Plain-text document sources -
○ ○ ○ ○ ○ ○ ○
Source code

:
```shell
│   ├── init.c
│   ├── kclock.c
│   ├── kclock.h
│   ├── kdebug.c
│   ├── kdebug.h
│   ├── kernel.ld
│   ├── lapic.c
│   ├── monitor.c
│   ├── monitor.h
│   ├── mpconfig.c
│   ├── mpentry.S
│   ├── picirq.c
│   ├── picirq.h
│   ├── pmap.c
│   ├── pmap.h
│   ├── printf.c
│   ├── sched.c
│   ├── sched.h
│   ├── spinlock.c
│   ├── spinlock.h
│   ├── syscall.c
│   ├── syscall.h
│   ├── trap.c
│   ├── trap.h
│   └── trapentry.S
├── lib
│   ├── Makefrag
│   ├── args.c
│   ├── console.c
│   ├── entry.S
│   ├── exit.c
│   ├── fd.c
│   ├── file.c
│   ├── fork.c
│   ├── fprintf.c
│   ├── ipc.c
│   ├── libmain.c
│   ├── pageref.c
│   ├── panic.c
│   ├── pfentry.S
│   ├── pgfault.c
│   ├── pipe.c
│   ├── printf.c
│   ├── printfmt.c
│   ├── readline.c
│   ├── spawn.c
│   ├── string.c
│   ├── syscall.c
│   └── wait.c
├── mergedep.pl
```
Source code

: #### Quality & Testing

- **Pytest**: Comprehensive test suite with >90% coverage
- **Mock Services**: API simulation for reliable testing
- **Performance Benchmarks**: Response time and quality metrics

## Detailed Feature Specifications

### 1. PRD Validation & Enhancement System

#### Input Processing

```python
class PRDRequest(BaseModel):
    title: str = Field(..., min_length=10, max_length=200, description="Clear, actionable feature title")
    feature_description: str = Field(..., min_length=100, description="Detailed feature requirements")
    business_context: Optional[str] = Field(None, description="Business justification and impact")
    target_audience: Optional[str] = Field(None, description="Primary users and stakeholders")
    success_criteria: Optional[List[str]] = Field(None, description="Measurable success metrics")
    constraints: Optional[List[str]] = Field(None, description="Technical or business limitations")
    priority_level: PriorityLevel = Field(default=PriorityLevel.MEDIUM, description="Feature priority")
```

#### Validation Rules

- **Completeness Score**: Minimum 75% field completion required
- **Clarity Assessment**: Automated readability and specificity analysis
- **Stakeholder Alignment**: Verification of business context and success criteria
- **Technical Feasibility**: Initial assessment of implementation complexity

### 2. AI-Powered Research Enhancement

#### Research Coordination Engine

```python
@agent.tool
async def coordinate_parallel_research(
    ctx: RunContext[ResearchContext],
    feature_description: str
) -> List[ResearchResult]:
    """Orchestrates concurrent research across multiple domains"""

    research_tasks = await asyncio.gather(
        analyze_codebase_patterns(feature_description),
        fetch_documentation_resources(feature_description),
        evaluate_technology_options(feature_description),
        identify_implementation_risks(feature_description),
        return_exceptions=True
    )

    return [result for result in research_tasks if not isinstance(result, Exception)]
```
○ ○ ○ ○ ○ ○ ○
Brief - Return, in full, every line of these entries that holds "None".

Answer -
    business_context: Optional[str] = Field(None, description="Business justification and impact")
    target_audience: Optional[str] = Field(None, description="Primary users and stakeholders")
    success_criteria: Optional[List[str]] = Field(None, description="Measurable success metrics")
    constraints: Optional[List[str]] = Field(None, description="Technical or business limitations")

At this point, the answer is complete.